A good manager brings active revenue management (adjusting price and minimum stays daily rather than checking in once a month), 24/7 guest messaging that keeps response rates and conversion up, and professional listing optimization that a part-time owner often doesn't have the bandwidth to maintain. That comes at a fee, so weigh it honestly: if the occupancy and rate lift a manager can realistically deliver doesn't outweigh their cut, DIY with better tools is still the right call. But once you've tried dynamic pricing, cleaned up your photos, and tightened your gap-night rules and the number still won't move, it's worth getting a proposal from One Fine BnB or comparing options among a professional Airbnb management company to see what a hands-on operator thinks they could add.

What is a good occupancy rate for Airbnb?

A good occupancy rate is generally 50-65% for a full-time listing, with 55%+ considered strong and 65-75%+ realistic only in high-demand year-round markets. Judge your number against your specific market and season, not a single blanket target.

What is the average Airbnb occupancy rate?

The U.S. national average has sat in the low-to-mid 50s percent through 2026 per AirDNA, but city-level and seasonal averages vary widely, so pull your own market's figure rather than relying on the national number.

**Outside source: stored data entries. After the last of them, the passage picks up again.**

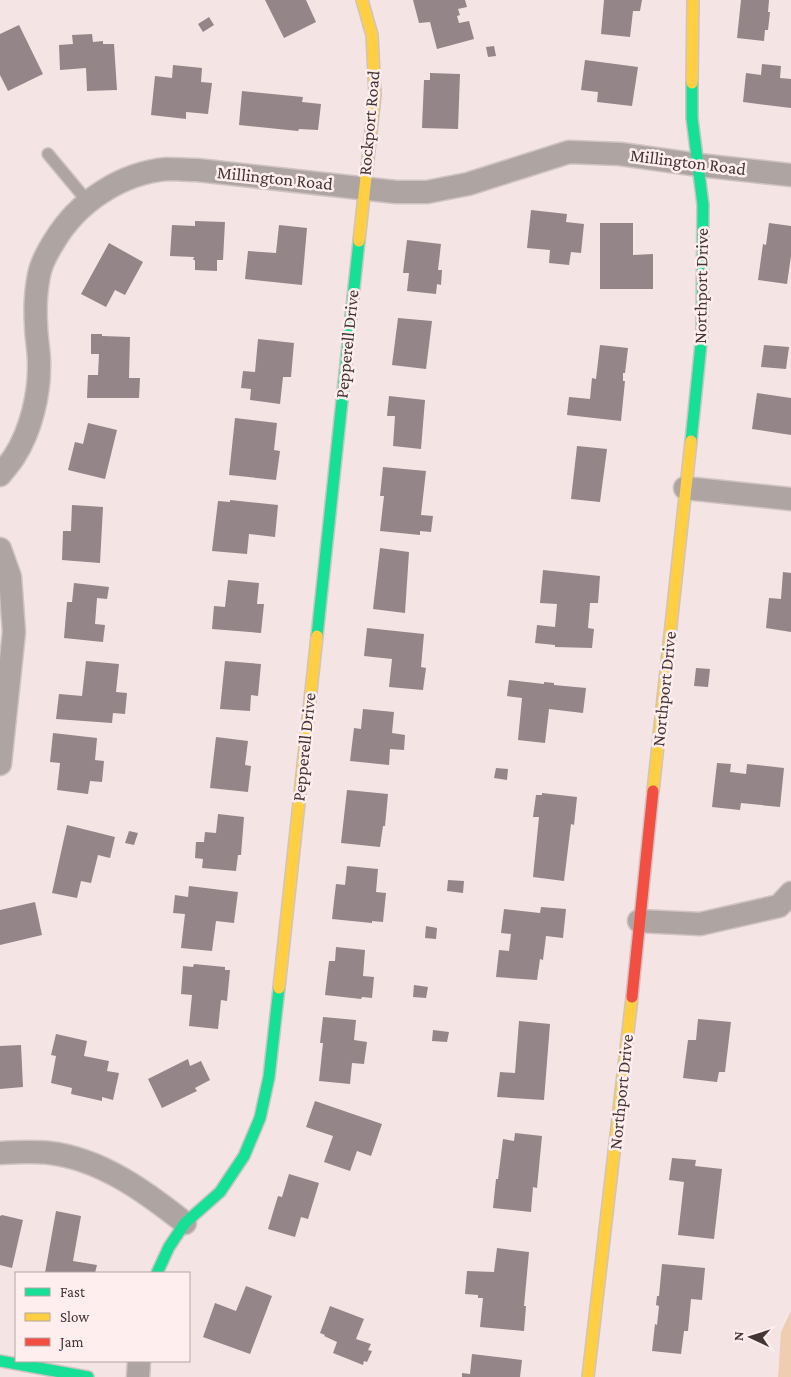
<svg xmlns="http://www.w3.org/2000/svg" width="791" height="1377" viewBox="0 0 791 1377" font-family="'Crimson Pro',serif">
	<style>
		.green { fill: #eecdb0 }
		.building { fill: #938588 }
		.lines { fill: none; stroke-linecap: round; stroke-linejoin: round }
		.lane-casing { stroke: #d0c3c3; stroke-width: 14 }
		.street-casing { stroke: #d0c3c3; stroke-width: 25 }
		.fast-casing { stroke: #d0c3c3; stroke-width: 14 }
		.slow-casing { stroke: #d0c3c3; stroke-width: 14 }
		.jam-casing { stroke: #d0c3c3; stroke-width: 14 }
		.lane { stroke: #aea5a3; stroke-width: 11 }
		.street { stroke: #aea5a3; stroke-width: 22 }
		.fast { stroke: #16e098; stroke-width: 11 }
		.slow { stroke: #ffcf43; stroke-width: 11 }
		.jam { stroke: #f24e42; stroke-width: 11 }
		.labels { text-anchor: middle; stroke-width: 5; stroke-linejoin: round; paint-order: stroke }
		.street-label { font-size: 18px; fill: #443535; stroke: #feeeee }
	</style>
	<rect width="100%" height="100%" fill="#f5e4e4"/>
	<polygon class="green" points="791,1311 791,1377 778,1377 781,1332"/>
	<g class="building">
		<polygon points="265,0 306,0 316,22 284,38"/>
		<polygon points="413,0 465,0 467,7 458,9 460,15 457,16 459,23 469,21 474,39 437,49 430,22 419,23"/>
		<polygon points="604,0 642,0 640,11 633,11 630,37 601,34"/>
		<polygon points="741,0 769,0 768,12 770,12 768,30 765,30 764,41 737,38"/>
		<polygon points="209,17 214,25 203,32 198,24"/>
		<polygon points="19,25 43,74 8,91 0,75 0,34"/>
		<polygon points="92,34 93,42 103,41 103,44 114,44 117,90 87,91 86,68 60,70 59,45 73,44 72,35"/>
		<polygon points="494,46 496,56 488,57 486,47"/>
		<polygon points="585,60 638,67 632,106 597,102 598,92 581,90"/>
		<polygon points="762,64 781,66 780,78 791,79 791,108 743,102 746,73 761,75"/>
		<polygon points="173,65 202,68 201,82 212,83 208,114 186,112 186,119 151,115 155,76 172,78"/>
		<polygon points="430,73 460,74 458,129 422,128 424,80 430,80"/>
		<polygon points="242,91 303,97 302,102 321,104 318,130 299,129 298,131 239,125"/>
		<polygon points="531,210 567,214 566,222 584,224 581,253 571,252 569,265 549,263 550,250 527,248"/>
		<polygon points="195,221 225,222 223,260 217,260 217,271 195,270 195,260 193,260 194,257 170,256 172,225 195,226"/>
		<polygon points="600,223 633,223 633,255 653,254 653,289 600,289"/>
		<polygon points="769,223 791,226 791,256 787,284 758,280 763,244 766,245"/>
		<polygon points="279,225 307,228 302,285 245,279 248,251 276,253"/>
		<polygon points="407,240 441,244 438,270 442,270 441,285 437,284 436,294 407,291 409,273 403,273"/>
		<polygon points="109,243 143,262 125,295 115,290 106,307 81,294"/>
		<polygon points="398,318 432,321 426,369 392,365"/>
		<polygon points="91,334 102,334 102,336 130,337 129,378 140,378 139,398 87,398 88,375 98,375 99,354 91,354"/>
		<polygon points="258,339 294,343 291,377 283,377 280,404 250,400 251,389 241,388 243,371 255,372"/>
		<polygon points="600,345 628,348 625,373 623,373 623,381 625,381 621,421 567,415 569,397 590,399 592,378 596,379"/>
		<polygon points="764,345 789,347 786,369 761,367"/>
		<polygon points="757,393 791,398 791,435 752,429"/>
		<polygon points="389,396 425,400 421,449 393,446 395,416 387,416"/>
		<polygon points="235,418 277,423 274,450 280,451 276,480 229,475"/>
		<polygon points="88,423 117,430 105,479 68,470 75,442 83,444"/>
		<polygon points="577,446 607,449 600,502 571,499"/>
		<polygon points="383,467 426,471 421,515 433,516 431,532 420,531 420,535 380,531 384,496 380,496"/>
		<polygon points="230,500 278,505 275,537 249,534 247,554 212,551 218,501 230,502"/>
		<polygon points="72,505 103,507 100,563 62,560 63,531 71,531"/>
		<polygon points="380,548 409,552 405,613 373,609"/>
		<polygon points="543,570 600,576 598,603 590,603 588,628 594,629 592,648 555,647 555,645 535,643 537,625 555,627 557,604 540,603"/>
		<polygon points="783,572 791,573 791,632 766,628 769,598 781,599"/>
		<polygon points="228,580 259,583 257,604 264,604 261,633 212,629 214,606 225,607"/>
		<polygon points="74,583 109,587 107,599 97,598 95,624 105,625 103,642 64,638 67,602 72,602"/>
		<polygon points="367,628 424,634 421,667 426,668 423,690 389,687 392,659 364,656"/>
		<polygon points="86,661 119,664 116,692 127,693 125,714 113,713 112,723 56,719 59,694 82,696"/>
		<polygon points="225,661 261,664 258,696 251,695 250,711 220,709"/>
		<polygon points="696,668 710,669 708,687 694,686"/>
		<polygon points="509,680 544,684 544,682 554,683 554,685 586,688 583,713 549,709 545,743 518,740 522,698 507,696"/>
		<polygon points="363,709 394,712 392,733 405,735 404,750 390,749 389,765 350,761 354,728 361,729"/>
		<polygon points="53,733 97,738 95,760 104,761 102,782 90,781 88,794 57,790 60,763 50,762"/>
		<polygon points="216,737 248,741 245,765 251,766 248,792 210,788"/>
		<polygon points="717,763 731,764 730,772 746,774 747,764 784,768 780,807 741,803 740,810 712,807"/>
		<polygon points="496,768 508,769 507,780 494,778"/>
		<polygon points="347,790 388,794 385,826 383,826 380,847 341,843"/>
		<polygon points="542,793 577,797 574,825 571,824 564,881 533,877 539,817 533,817 536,795 542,795"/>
		<polygon points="218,814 244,817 241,855 238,855 236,871 202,868 203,859 195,858 196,842 204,842 205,832 216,833"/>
		<polygon points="67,825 115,837 110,858 98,855 91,883 81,881 77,898 52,893"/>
		<polygon points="129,831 138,833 134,845 125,843"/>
		<polygon points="347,866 378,869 376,892 386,893 383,922 372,921 372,923 332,919 336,884 345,885"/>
		<polygon points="448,880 464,881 463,893 447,891"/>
		<polygon points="189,886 238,892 234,923 216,921 212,951 181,948 185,914 173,913 175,895 188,897"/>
		<polygon points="35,902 42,935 0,945 0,910"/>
		<polygon points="541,907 566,909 563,938 546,936 543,960 540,959 537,980 496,977 499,950 509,951 511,934 501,933 504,909 540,913"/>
		<polygon points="426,926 437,928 436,939 425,938"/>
		<polygon points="336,947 365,950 363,976 374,977 372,998 362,997 361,999 325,995 329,961 335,961"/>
		<polygon points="194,964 225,967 225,970 230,970 227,1001 221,1000 218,1029 189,1026 192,995 181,994 183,966 193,967"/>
		<polygon points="414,985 428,987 426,998 413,997"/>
		<polygon points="323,1017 356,1020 354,1040 367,1042 364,1064 352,1063 350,1084 319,1081 323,1043 320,1043"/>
		<polygon points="698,1019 731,1022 725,1072 719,1072 717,1082 683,1078 688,1040 696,1040"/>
		<polygon points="519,1021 550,1024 544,1100 497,1097 500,1072 515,1073"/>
		<polygon points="433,1030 449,1032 447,1042 432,1041"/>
		<polygon points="56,1034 87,1041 84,1056 109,1061 107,1071 119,1073 113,1100 102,1097 102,1101 71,1094 72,1088 51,1083 56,1056 51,1055"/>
		<polygon points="21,1045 23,1087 0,1089 0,1046"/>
		<polygon points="188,1059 190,1066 201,1061 210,1080 195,1088 197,1091 162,1108 148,1079"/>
		<polygon points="315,1101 382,1124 371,1156 357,1151 350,1171 324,1162 333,1136 306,1127"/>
		<polygon points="515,1133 542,1136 537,1188 533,1187 531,1212 493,1208 496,1179 498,1179 503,1139 514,1141"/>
		<polygon points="672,1158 696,1160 695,1166 722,1169 714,1239 678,1235 684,1182 669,1180"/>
		<polygon points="289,1174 319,1183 308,1219 301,1217 295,1237 268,1229 278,1196 282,1197"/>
		<polygon points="56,1211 81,1216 73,1261 97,1265 95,1273 45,1273"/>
		<polygon points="2,1215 23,1220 12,1268 0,1265 0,1216"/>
		<polygon points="497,1248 529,1252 524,1306 526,1306 524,1331 480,1327 483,1298 478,1298 478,1295 465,1294 467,1271 494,1272"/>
		<polygon points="662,1264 705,1268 702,1300 691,1299 688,1331 684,1331 681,1354 652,1351 655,1324 657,1325 659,1306 656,1305 657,1296 659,1296"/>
		<polygon points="246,1286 272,1296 250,1354 203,1337 215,1303 236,1311"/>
		<polygon points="330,1306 364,1319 356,1339 371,1344 368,1350 372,1351 367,1362 364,1361 363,1365 333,1353 337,1342 324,1336 325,1335 320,1333"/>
		<polygon points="472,1354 522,1360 520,1377 462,1377 462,1373 470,1374"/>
	</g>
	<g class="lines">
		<defs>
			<polyline id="lane" points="48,154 88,202"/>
			<g id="street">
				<path d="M0,475C5,469 10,463 14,457C31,431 40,393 39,362C39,350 36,337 36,324C35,309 36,290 39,275C41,263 48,251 55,240C78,202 121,173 167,169C177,169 187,170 197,170L396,192H427L468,184L569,152L620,154L699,165L791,175"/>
				<polyline points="685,488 791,499"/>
				<polyline points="0,549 10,577 14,632 0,764"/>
				<polyline points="639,921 700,924 779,906 791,893"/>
				<path d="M0,1153C17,1152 33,1151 50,1153C101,1159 146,1192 185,1223"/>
				<polyline points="138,1377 139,1361"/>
			</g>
			<g id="fast">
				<polyline points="691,441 702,334 703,205 692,118 692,83"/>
				<polyline points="317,636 359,241"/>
				<polyline points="157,1273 169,1247 185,1223 220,1192 244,1156 260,1118 269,1077 279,988"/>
				<polyline points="0,1361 88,1377"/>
			</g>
			<g id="slow">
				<polyline points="692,83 693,0"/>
				<polyline points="359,241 375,95 372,35 362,0"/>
				<polyline points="653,791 691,441"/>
				<polyline points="279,988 317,636"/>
				<polyline points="588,1377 632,997"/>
			</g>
			<polyline id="jam" points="632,997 653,791"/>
		</defs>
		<use href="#lane" class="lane-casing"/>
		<use href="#street" class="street-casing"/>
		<use href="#fast" class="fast-casing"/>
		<use href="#slow" class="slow-casing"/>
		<use href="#jam" class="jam-casing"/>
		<use href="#lane" class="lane"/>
		<use href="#street" class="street"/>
		<use href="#fast" class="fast"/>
		<use href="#slow" class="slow"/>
		<use href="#jam" class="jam"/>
	</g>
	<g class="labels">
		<g class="street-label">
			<text transform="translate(369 123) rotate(-85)" y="6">Rockport Road</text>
			<text transform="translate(688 162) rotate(7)" y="6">Millington Road</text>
			<text transform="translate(275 178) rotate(6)" y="6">Millington Road</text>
			<text transform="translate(701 286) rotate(-89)" y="6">Northport Drive</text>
			<text transform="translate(347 344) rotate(-84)" y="6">Pepperell Drive</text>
			<text transform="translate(664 689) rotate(-84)" y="6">Northport Drive</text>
			<text transform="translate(304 747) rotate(-84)" y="6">Pepperell Drive</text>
			<text transform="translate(621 1092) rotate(-84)" y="6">Northport Drive</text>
		</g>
	</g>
	<rect x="15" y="1272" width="175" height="90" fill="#feeeee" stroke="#b4a4a4"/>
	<rect x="25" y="1288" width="25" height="8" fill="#16e098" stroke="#b4a4a4"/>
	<text x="60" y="1297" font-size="15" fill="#443535">Fast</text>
	<rect x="25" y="1313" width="25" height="8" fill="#ffcf43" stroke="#b4a4a4"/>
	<text x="60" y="1322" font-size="15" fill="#443535">Slow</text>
	<rect x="25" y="1338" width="25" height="8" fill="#f24e42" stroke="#b4a4a4"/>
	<text x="60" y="1347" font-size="15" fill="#443535">Jam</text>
	<g transform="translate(751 1337) rotate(274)" stroke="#feeeee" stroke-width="4" paint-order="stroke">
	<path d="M0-4L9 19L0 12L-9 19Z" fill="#443535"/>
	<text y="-8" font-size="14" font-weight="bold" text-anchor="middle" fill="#443535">N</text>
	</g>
</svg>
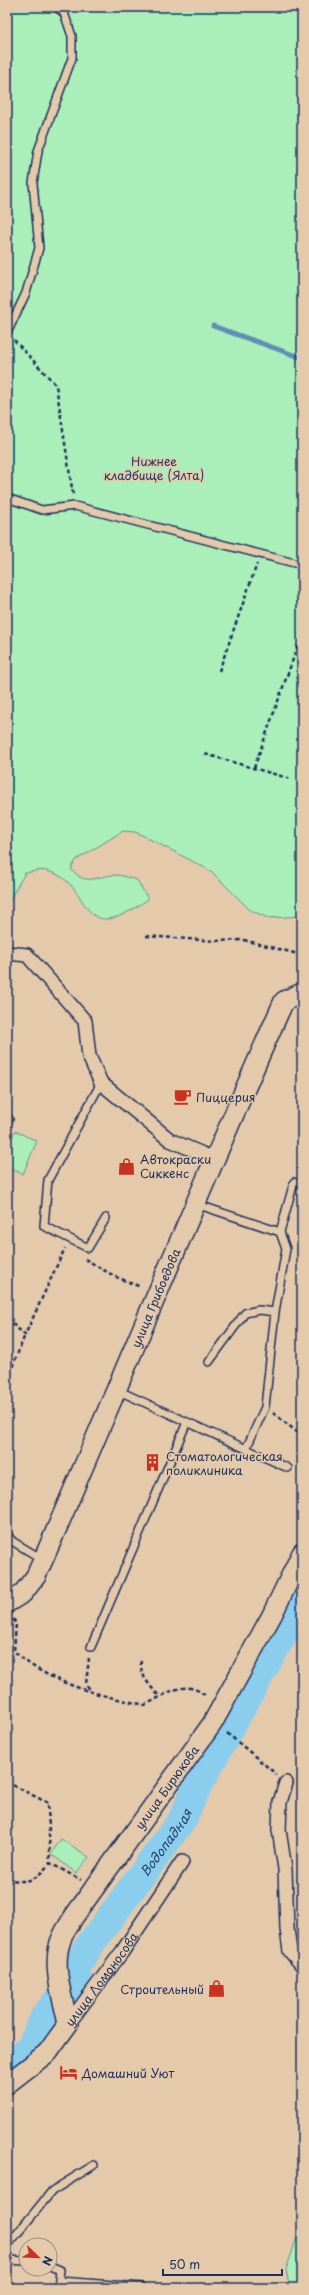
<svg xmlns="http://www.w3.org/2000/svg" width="309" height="2295" viewBox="0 0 309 2295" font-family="'Playpen Sans',sans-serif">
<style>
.green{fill:#aaefba;stroke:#628f8c}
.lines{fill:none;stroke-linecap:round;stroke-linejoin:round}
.stream{stroke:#5e8eb4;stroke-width:5}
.river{stroke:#8bcded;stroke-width:29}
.lane-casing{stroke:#1b2f5e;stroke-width:10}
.street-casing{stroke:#1b2f5e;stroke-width:16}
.secondary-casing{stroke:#1b2f5e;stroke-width:22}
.path{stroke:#1b2f5e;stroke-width:2.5;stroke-dasharray:4 3;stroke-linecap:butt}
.lane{stroke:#e4caab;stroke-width:7}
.street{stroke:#e4caab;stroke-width:13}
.secondary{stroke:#e4caab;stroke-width:19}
.labels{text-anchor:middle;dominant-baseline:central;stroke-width:3;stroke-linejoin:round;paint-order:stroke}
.park-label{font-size:12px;fill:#223963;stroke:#e4caab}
.poi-label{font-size:12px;fill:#1b2f5e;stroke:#e4caab;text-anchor:start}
.street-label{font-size:12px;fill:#1b2f5e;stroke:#e4caab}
.water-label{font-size:13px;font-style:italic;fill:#263f6c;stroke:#e4caab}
</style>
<rect width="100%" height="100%" fill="#e4caab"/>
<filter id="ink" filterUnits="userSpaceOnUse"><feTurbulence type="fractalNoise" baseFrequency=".025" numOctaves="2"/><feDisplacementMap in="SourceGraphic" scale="8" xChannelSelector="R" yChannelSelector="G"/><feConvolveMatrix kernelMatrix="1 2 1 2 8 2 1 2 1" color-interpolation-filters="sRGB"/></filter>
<g filter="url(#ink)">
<path class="green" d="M7,7H302V916L268,918L250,910L211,871L144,836L135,832L123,831L76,860L71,869C86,887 95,876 115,875C121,875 130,878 137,880L148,899C74,953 96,882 47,871C41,869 32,872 25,873L7,904Z
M15,1131L37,1141L23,1174L7,1167V1149Z
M61,1839L89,1857L76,1873L51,1854Z
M302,2222V2288H290L286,2270Z"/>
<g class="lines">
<path class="stream" d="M213,326L302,358"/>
<path class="river" id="s1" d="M7,2067L31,2047L45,2016L77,1977V1965L92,1942L182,1820L198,1785L302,1600"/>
<defs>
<path id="lane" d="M7,333L26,293L39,248L33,183L38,151L72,58V36L64,13L56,7
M7,498L42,510L75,506L302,565
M101,1083L48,1180L44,1226L88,1248L106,1218
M7,1123L9,1119
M196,1204L280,1232
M209,1362L245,1313L259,1310L275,1312
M117,1390L288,1468
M246,1449L265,1407L275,1312L286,1249L280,1232L294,1182
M7,1534L12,1541L42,1559
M91,1647L187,1422
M7,2246L52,2191L94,2165
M7,2260L26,2261
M50,2266L60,2270L58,2288
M59,2281L142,2287"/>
<g id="street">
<path d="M7,953L27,955L85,1021L89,1056L101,1083L170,1140L214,1159"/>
<path d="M286,1783L280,1802L279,1830L285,1869L287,1929L290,1951L302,1965"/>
<path id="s2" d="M68,2024L122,1952L182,1862"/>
</g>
<g id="secondary">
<path id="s3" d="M7,1603L23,1593L36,1576C117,1392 193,1205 275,1021L284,1001L302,993"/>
<path id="s4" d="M7,2084L47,2053L68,2024C63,1998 51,1966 61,1940C64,1931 70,1923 75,1915L212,1724L272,1615L302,1553"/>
</g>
</defs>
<use href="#lane" class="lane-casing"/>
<use href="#street" class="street-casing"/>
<use href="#secondary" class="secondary-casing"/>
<path class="path" d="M14,340L56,385L73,495
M219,671L257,564
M205,754L291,779
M254,768L302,634
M146,936L215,941L244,940L302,955
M85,1259L116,1277L141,1287
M7,1319L25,1335L65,1248
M7,1380L25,1335
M273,1413L302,1436
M13,1619L16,1623L14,1651C46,1683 102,1696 145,1705C167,1694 186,1677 207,1697
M89,1658L86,1684L91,1691
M141,1661C139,1675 151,1687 160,1697
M227,1733L276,1774
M7,1782L48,1803L50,1863L81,1880
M7,1883L12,1880C32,1884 38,1877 50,1863"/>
<use href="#lane" class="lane"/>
<use href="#street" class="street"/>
<use href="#secondary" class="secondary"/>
</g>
</g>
<defs>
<symbol id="cafe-bare" viewBox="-9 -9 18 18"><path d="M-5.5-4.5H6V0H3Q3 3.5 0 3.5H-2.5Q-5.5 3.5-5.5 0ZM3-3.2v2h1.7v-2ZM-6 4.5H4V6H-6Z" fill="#c8321e" stroke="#e4caab" stroke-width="2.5" paint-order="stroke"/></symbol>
<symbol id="shop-bare" viewBox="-9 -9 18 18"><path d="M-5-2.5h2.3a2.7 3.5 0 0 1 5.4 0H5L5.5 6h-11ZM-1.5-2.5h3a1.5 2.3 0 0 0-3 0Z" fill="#c8321e" stroke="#e4caab" stroke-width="2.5" paint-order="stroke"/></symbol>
<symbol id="building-bare" viewBox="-9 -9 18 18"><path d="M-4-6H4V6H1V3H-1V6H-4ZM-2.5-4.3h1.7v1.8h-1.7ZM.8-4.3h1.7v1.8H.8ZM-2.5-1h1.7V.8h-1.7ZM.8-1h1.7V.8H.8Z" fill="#c8321e" stroke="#e4caab" stroke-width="2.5" paint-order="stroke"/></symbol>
<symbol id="hotel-bare" viewBox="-9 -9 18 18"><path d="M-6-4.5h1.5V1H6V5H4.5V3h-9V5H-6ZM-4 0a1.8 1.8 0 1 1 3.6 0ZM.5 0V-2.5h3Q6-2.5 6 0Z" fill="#c8321e" stroke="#e4caab" stroke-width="2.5" paint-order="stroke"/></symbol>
</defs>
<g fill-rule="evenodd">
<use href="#cafe-bare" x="170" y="1084" width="25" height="25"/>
<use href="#shop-bare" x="114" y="1154" width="25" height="25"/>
<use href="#building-bare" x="140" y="1450" width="25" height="25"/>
<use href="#shop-bare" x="204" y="1976" width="25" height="25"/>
<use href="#hotel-bare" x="56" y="2060" width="25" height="25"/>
</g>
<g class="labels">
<g class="park-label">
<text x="154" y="461">Нижнее<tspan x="154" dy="14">кладбище (Ялта)</tspan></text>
</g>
<g class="poi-label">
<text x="196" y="1097">Пиццерия</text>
<text x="140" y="1159">Автокраски<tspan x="140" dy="14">Сиккенс</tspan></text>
<text x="166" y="1456">Стоматологическая<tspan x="166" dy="14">поликлиника</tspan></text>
<text x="204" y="1989" text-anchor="end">Строительный</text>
<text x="82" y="2073">Домашний Уют</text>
</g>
<g class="street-label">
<text stroke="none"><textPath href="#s3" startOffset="343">улица Грибоедова</textPath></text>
<text stroke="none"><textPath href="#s4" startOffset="358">улица Бирюкова</textPath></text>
<text stroke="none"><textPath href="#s2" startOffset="56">улица Ломоносова</textPath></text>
</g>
<g class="water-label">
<text stroke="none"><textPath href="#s1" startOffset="279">Водопадная</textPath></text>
</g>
</g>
<rect width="309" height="2295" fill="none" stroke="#e4caab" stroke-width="24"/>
<rect x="12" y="12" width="285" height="2271" fill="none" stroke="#1b2f5e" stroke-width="1.5" filter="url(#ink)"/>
<g transform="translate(38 2257) rotate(113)"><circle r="19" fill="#e4caab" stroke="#948c8c"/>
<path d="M0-3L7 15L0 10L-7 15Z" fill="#c8321e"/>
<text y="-6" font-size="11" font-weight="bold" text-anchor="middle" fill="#1b2f5e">N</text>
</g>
<path d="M163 2269v6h119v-6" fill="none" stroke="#1b2f5e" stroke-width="2"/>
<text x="169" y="2269" font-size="12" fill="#1b2f5e" stroke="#e4caab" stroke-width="3" paint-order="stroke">50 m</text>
</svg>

How do you calculate Airbnb occupancy rate?

Divide booked nights by available nights and multiply by 100 — 18 booked nights out of 30 available nights is 60% occupancy. Only count nights you actually offered for booking, not nights you blocked yourself.

How do I check my occupancy rate on Airbnb?

Go to Insights → Occupancy and rates in your host dashboard, where Airbnb shows booked nights, blocked nights, and a comparison to similar nearby listings. If that view isn't available, calculate it manually from your reservation history or pull it from your property-management software.

How can I find occupancy rates before I buy or list a property?

Use short-term-rental data platforms — AirDNA, Key Data, Mashvisor, or Airbtics — which estimate occupancy for a market or specific address from real comparable-listing data. Treat every estimate as directional and sanity-check it against your own comp set before committing.

How do I increase my Airbnb occupancy rate?

Start with dynamic pricing to fill gap nights and match peak demand, then tighten minimum-stay rules, upgrade photos and listing SEO, build reviews toward Superhost status, and turn on Instant Book — pricing usually moves the number fastest, the rest compounds on top of it.